As a professional painter, I am able to quickly rattle off what kind of paint would be most suitable for a project because I’ve been painting for over 25 years. I understand though that most homeowners who either employ someone like myself or do it entirely themselves would like to know more about what they are buying. Please do not feel obligated to memorize this guide as most paint stores will have staff that can reinforce what I am telling you here, but let is serve as something you can refer back to for your painting projects. I will also suggest some brands that I’ve relied on over the years that consistently perform. Picking the wrong paint could mean you have to completely repaint so don’t just shrug this off! Without further adieu, here is a room-by-room guide on what type of paint to buy for each room in your house.

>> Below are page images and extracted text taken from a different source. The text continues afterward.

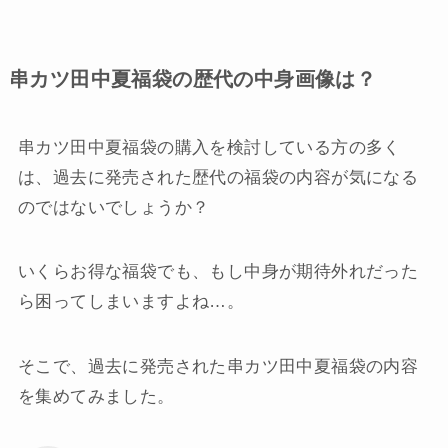
串カツ田中夏福袋の歴代の中身画像は？
串カツ田中夏福袋の購入を検討している方の多く
は、過去に発売された歴代の福袋の内容が気になる
のではないでしょうか？
いくらお得な福袋でも、もし中身が期待外れだった
ら困ってしまいますよね…。
そこで、過去に発売された串カツ田中夏福袋の内容
を集めてみました。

For the Kitchen: A high-grade washable latex satin or if you are on a budget, a semi-gloss latex. If you don’t like shiny walls, go with the higher-end washable satin coating. Of course, the shinier you go, the more washable it is. Emerald or Duration are great paint brands for this purpose.
Trim, Doors and Cabinets: Go with a latex enamel, semi-gloss is typically recommended because it is the most washable. Consider this sheen for all the higher-traffic areas of your home.

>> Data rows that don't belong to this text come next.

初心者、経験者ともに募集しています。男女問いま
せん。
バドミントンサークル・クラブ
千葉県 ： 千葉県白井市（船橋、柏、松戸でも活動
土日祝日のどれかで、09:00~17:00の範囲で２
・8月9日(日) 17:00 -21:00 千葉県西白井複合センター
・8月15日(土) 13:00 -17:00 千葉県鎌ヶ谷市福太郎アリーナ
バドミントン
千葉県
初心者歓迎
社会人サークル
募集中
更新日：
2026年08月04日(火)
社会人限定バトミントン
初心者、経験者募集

Living Room & Bedrooms: Any satin or egg shell finish. I personally recommend Harmony for zero VOC (volatile organic compounds).
Bathrooms: Much like my recommendation for kitchens, I suggest using a high-grade washable latex satin or a semi-gloss latex. Anti-microbial paints are recommended for bathrooms due to moisture. They inhibit the growth of mold and mildew. Duration and Emerald have these characteristics included.

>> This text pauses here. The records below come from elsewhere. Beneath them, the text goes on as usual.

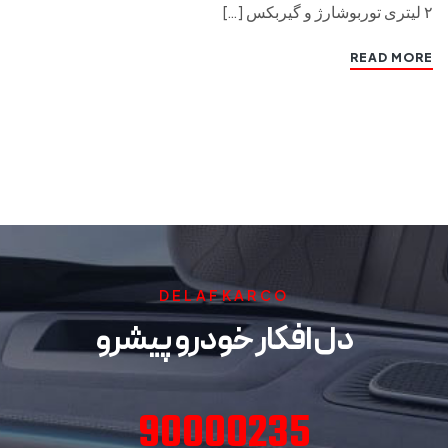
۲ لیتری توربوشارژ و گیربکس […]
READ MORE
DELAFKARCO
دل افکار خودرو پیشرو
90000235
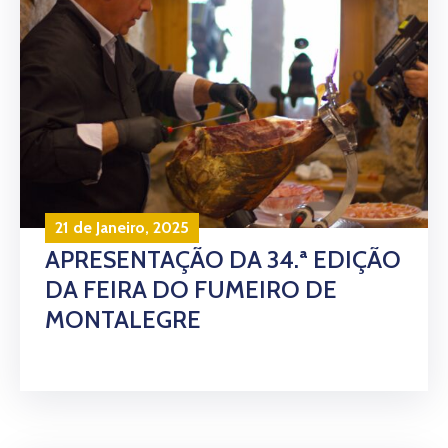
21 de Janeiro, 2025
APRESENTAÇÃO DA 34.ª EDIÇÃO
DA FEIRA DO FUMEIRO DE
MONTALEGRE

Ceilings: A dead-flat or “matte” finish. I say this for any wall/room/ceiling that has anything to hide. Flat sheens are great because they absorb light rather than reflect it so they draw less attention to imperfections. A good product is Eminence as it has self-priming characteristics so you can put it over raw drywall or newly-textured ceilings. This product also has anti-microbial characteristics. Flat finishes are recommended because they don’t reflect light as much. Ceilings tend to catch the most light. Show less imperfections and less flashing.
New Drywall: You can use a drywall primer and then use any of the interior paints recommended above or you can use a self-priming coating (paint and primer in one). Sherwin carries a brand carries two brands that accomplish this: Super Paint and Cashmere.